Start of Exercise data

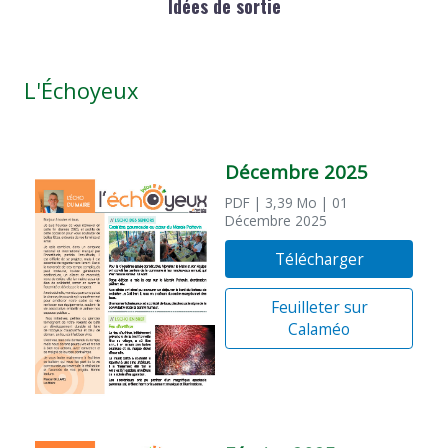
Idées de sortie
L'Échoyeux
Décembre 2025
PDF
| 3,39 Mo
| 01
Décembre 2025
Télécharger
Feuilleter sur
Calaméo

End of Exercise data

== Work request ==
When pictures appear among the entries, skip them and copy all remaining text precisely.

== Response area ==
Idées de sortie
L'Échoyeux
Décembre 2025
PDF
| 3,39 Mo
| 01
Décembre 2025
Télécharger
Feuilleter sur
Calaméo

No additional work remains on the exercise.